To make this practical, the project will develop analyses to determine how to carry out co-scheduling such that overall system efficiency is improved while the performance impact on individual applications is minimized. In particular, the goal is to co-schedule jobs that can co-exist without contending for similar resources on the nodes. The work done in this project will help achieve better efficiency on high-performance systems, which will impact application domains such as climate/weather, renewable energy, and national security.

The work will be implemented and validated on systems at Lawrence Livermore and Sandia National Laboratories and then transitioned into software that will be used at these national laboratories. The project will also have an impact on education by integrating the techniques in this research into courses covering parallel and distributed computing at the PIs' institutions.

In addition, the project will take place at two Hispanic-serving institutions, and the PIs have a history of advising under-represented students; the project will broaden participation in computing by recruiting Hispanic undergraduates to work on the project and sending them to national laboratories for internships.

The long-standing abstraction at high-end computing facilities is one of a submitted job being allocated a set of dedicated nodes. However, this makes systems much less efficient, as there are more per-node resources that will often be used inefficiently. In addition, the demand for high-end systems is increasing and dedicating nodes to jobs can increase job turnaround time and decrease overall system throughput.

One way to address this problem is for supercomputer centers to break from the current common practice of assigning each job a private, isolated portion of a supercomputer. The intellectual merit of the project is three-fold. First, novel profile analyses will be developed that will reveal the effects on jobs due to sharing nodes.

Second, novel statistical projection techniques will be developed that predict scaling behavior of jobs that are utilizing shared nodes. Third, new job-level scheduling techniques will be designed that use the interference analysis and projections to choose a set of shared nodes that will lead to good job turnaround time and maximize system throughput.

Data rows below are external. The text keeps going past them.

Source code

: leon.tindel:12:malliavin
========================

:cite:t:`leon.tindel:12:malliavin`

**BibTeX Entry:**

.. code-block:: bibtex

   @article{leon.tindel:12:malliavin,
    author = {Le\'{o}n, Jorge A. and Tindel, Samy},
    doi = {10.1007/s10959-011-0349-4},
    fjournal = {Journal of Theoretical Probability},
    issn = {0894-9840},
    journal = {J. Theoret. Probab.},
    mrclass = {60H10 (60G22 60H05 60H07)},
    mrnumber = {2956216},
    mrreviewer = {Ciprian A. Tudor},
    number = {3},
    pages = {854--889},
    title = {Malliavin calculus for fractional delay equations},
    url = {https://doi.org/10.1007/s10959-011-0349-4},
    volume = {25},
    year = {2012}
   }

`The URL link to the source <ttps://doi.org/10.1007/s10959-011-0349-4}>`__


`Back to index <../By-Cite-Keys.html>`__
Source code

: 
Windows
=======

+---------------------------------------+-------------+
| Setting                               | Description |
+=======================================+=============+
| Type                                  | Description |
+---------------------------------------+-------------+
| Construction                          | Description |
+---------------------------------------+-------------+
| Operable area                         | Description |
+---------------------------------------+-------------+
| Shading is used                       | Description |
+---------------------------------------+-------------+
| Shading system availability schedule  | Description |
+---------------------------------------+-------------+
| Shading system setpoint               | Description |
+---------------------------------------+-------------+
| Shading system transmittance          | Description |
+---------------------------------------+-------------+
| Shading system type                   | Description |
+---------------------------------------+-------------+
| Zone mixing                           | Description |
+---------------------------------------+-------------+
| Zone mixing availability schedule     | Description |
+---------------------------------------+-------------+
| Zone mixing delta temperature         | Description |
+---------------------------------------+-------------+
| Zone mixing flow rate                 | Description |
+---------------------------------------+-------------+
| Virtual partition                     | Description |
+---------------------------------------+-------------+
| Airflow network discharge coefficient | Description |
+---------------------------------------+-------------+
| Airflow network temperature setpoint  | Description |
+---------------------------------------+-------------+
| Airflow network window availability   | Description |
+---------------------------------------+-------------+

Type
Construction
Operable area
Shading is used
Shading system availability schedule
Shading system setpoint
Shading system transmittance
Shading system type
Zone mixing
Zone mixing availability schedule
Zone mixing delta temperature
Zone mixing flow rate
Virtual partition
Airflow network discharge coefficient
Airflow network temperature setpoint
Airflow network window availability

The broader impact of the project is multifold. This project will help achieve better efficiency on high-performance systems, which will benefit a broad range of applications that includes climate/weather prediction, nuclear energy, and national security. Through a long-standing collaboration with both Lawrence Livermore and Sandia National Laboratories, the PIs will implement and validate the techniques on LLNL and SNL systems as well as transition the techniques into future resource managers at the national laboratories.

In addition, both PIs will broaden participation in computing by recruiting Hispanic undergraduates to work on the project and sending them to national labs for internships.

This award reflects NSF's statutory mission and has been deemed worthy of support through evaluation using the Foundation's intellectual merit and broader impacts review criteria.